What you have to do: Filter the lines below, copying only those with the string "canción".

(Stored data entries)

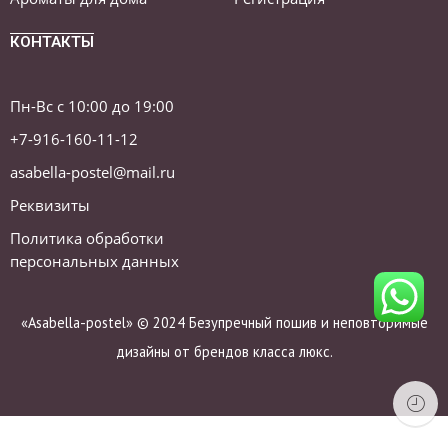
КОНТАКТЫ
Пн-Вс с 10:00 до 19:00
+7-916-160-11-12
asabella-postel@mail.ru
Реквизиты
Политика обработки
персональных данных
«Asabella-postel» © 2024 Безупречный пошив и неповторимые
дизайны от брендов класса люкс.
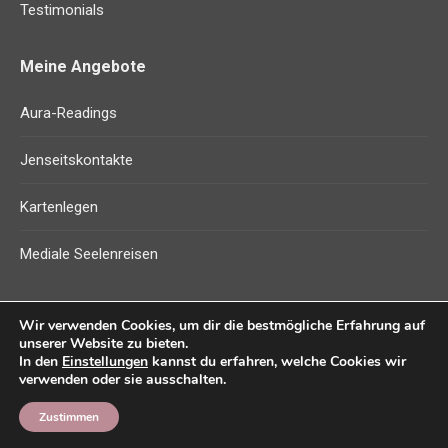
Testimonials
Meine Angebote
Aura-Readings
Jenseitskontakte
Kartenlegen
Mediale Seelenreisen
Wir verwenden Cookies, um dir die bestmögliche Erfahrung auf
unserer Website zu bieten.
In den
Einstellungen
kannst du erfahren, welche Cookies wir
verwenden oder sie ausschalten.
Seelen-Begegnungen - All rights reserved @ Created bei
Zustimmen
ixtreme
.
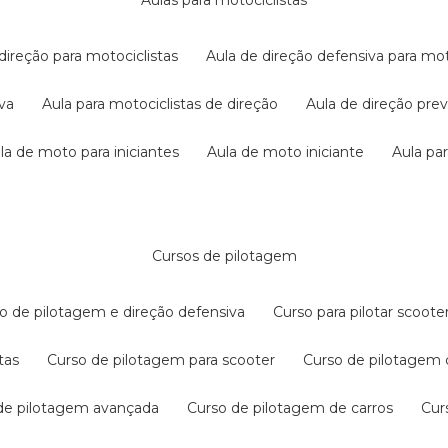
aulas para motociclistas
 direção para motociclistas
aula de direção defensiva para mot
iva
aula para motociclistas de direção
aula de direção pr
ula de moto para iniciantes
aula de moto iniciante
aula p
cursos de pilotagem
so de pilotagem e direção defensiva
curso para pilotar scoo
tas
curso de pilotagem para scooter
curso de pilotagem
 de pilotagem avançada
curso de pilotagem de carros
cu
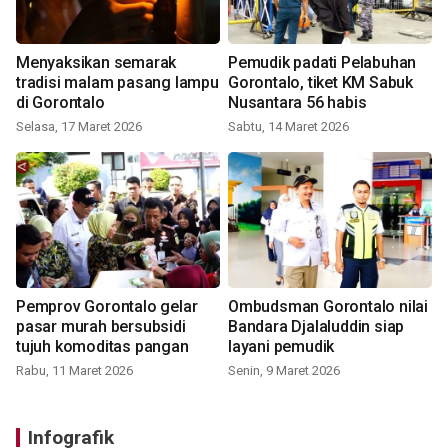
Menyaksikan semarak
Pemudik padati Pelabuhan
tradisi malam pasang lampu
Gorontalo, tiket KM Sabuk
di Gorontalo
Nusantara 56 habis
Selasa, 17 Maret 2026
Sabtu, 14 Maret 2026
Pemprov Gorontalo gelar
Ombudsman Gorontalo nilai
pasar murah bersubsidi
Bandara Djalaluddin siap
tujuh komoditas pangan
layani pemudik
Rabu, 11 Maret 2026
Senin, 9 Maret 2026
Infografik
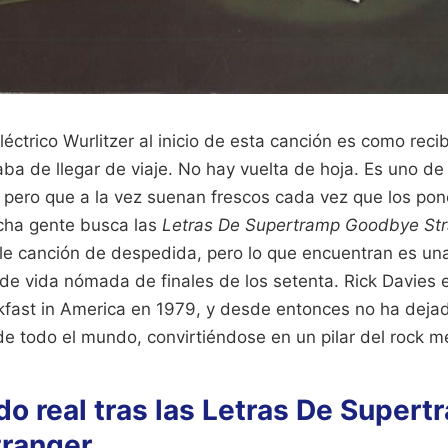
léctrico Wurlitzer al inicio de esta canción es como reci
aba de llegar de viaje. No hay vuelta de hoja. Es uno d
 pero que a la vez suenan frescos cada vez que los pon
ucha gente busca las
Letras De Supertramp Goodbye St
le canción de despedida, pero lo que encuentran es una
o de vida nómada de finales de los setenta. Rick Davies e
kfast in America en 1979, y desde entonces no ha deja
e todo el mundo, convirtiéndose en un pilar del rock m
ado real tras las Letras De Super
ranger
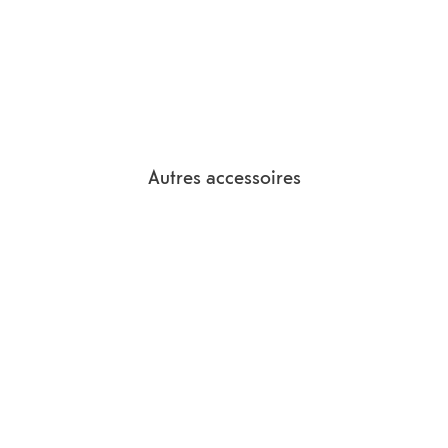
Autres accessoires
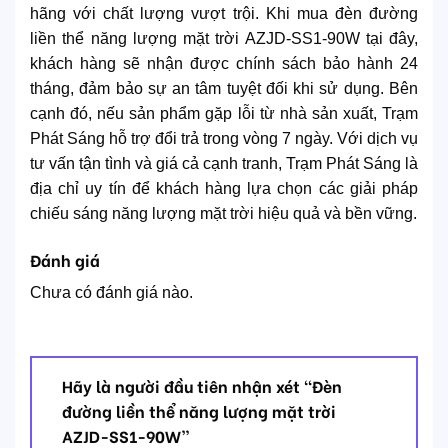
hãng với chất lượng vượt trội. Khi mua đèn đường
liền thể năng lượng mặt trời AZJD-SS1-90W tại đây,
khách hàng sẽ nhận được chính sách bảo hành 24
tháng, đảm bảo sự an tâm tuyệt đối khi sử dụng. Bên
cạnh đó, nếu sản phẩm gặp lỗi từ nhà sản xuất, Trạm
Phát Sáng hỗ trợ đổi trả trong vòng 7 ngày. Với dịch vụ
tư vấn tận tình và giá cả cạnh tranh, Trạm Phát Sáng là
địa chỉ uy tín để khách hàng lựa chọn các giải pháp
chiếu sáng năng lượng mặt trời hiệu quả và bền vững.
Đánh giá
Chưa có đánh giá nào.
Hãy là người đầu tiên nhận xét “Đèn
đường liền thể năng lượng mặt trời
AZJD-SS1-90W”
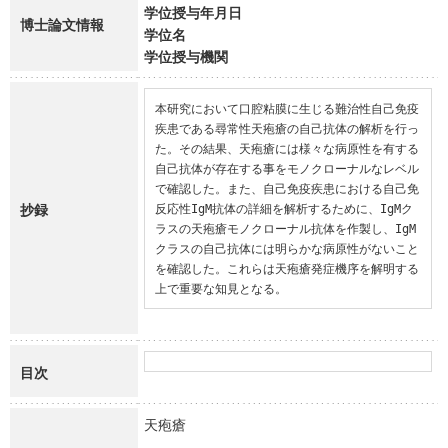
学位授与年月日
博士論文情報
学位名
学位授与機関
本研究において口腔粘膜に生じる難治性自己免疫
疾患である尋常性天疱瘡の自己抗体の解析を行っ
た。その結果、天疱瘡には様々な病原性を有する
自己抗体が存在する事をモノクローナルなレベル
で確認した。また、自己免疫疾患における自己免
抄録
反応性IgM抗体の詳細を解析するために、IgMク
ラスの天疱瘡モノクローナル抗体を作製し、IgM
クラスの自己抗体には明らかな病原性がないこと
を確認した。これらは天疱瘡発症機序を解明する
上で重要な知見となる。
目次
天疱瘡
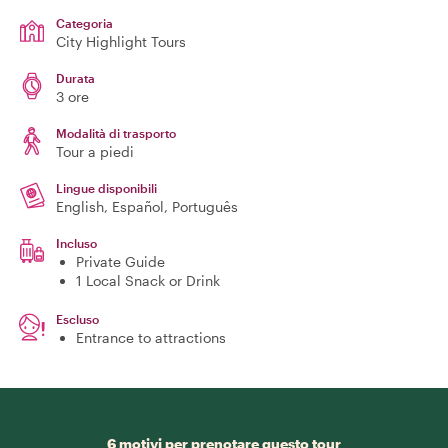
Categoria
City Highlight Tours
Durata
3 ore
Modalità di trasporto
Tour a piedi
Lingue disponibili
English, Español, Português
Incluso
Private Guide
1 Local Snack or Drink
Escluso
Entrance to attractions
6 motivi per prenotare questo tour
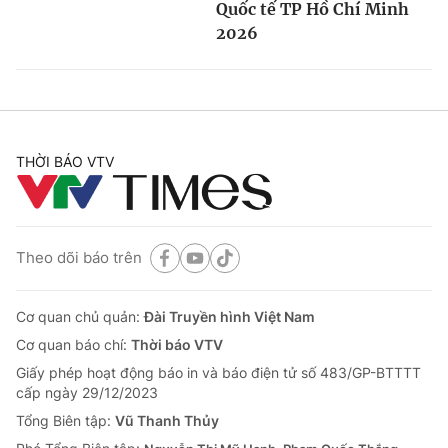
Quốc tế TP Hồ Chí Minh
2026
THỜI BÁO VTV
Theo dõi báo trên
Cơ quan chủ quản:
Đài Truyền hình Việt Nam
Cơ quan báo chí:
Thời báo VTV
Giấy phép hoạt động báo in và báo điện tử số 483/GP-BTTTT
cấp ngày 29/12/2023
Tổng Biên tập:
Vũ Thanh Thủy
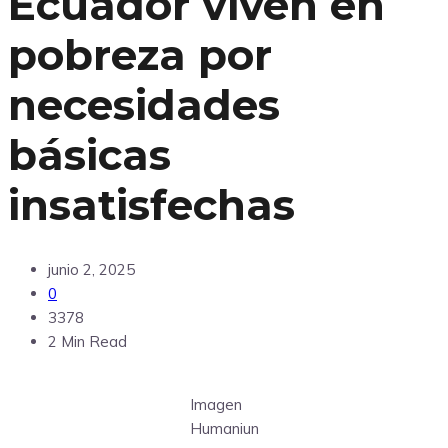
Ecuador viven en
pobreza por
necesidades
básicas
insatisfechas
junio 2, 2025
0
3378
2 Min Read
Imagen
Humaniun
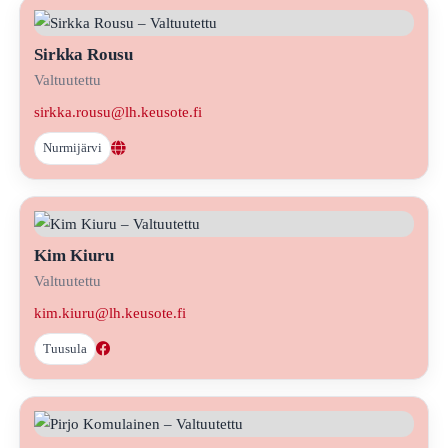
Sirkka Rousu
Valtuutettu
sirkka.rousu@lh.keusote.fi
Nurmijärvi
Kim Kiuru
Valtuutettu
kim.kiuru@lh.keusote.fi
Tuusula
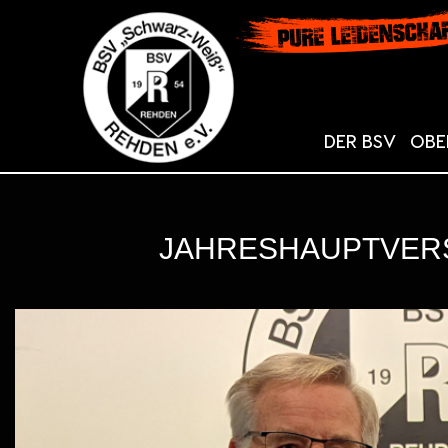
DER BSV
OBE
JAHRESHAUPTVER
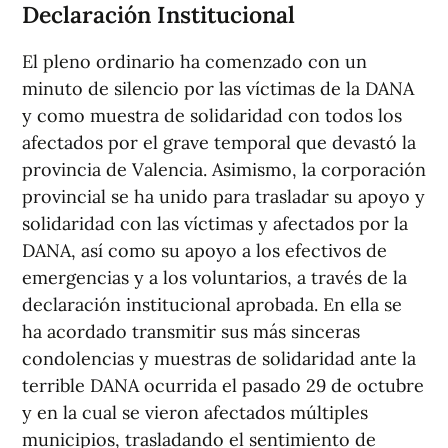
Declaración Institucional
El pleno ordinario ha comenzado con un
minuto de silencio por las víctimas de la DANA
y como muestra de solidaridad con todos los
afectados por el grave temporal que devastó la
provincia de Valencia. Asimismo, la corporación
provincial se ha unido para trasladar su apoyo y
solidaridad con las víctimas y afectados por la
DANA, así como su apoyo a los efectivos de
emergencias y a los voluntarios, a través de la
declaración institucional aprobada. En ella se
ha acordado transmitir sus más sinceras
condolencias y muestras de solidaridad ante la
terrible DANA ocurrida el pasado 29 de octubre
y en la cual se vieron afectados múltiples
municipios, trasladando el sentimiento de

Result for this task:
léctrico Wurlitzer al inicio de esta canción es como reci
le canción de despedida, pero lo que encuentran es una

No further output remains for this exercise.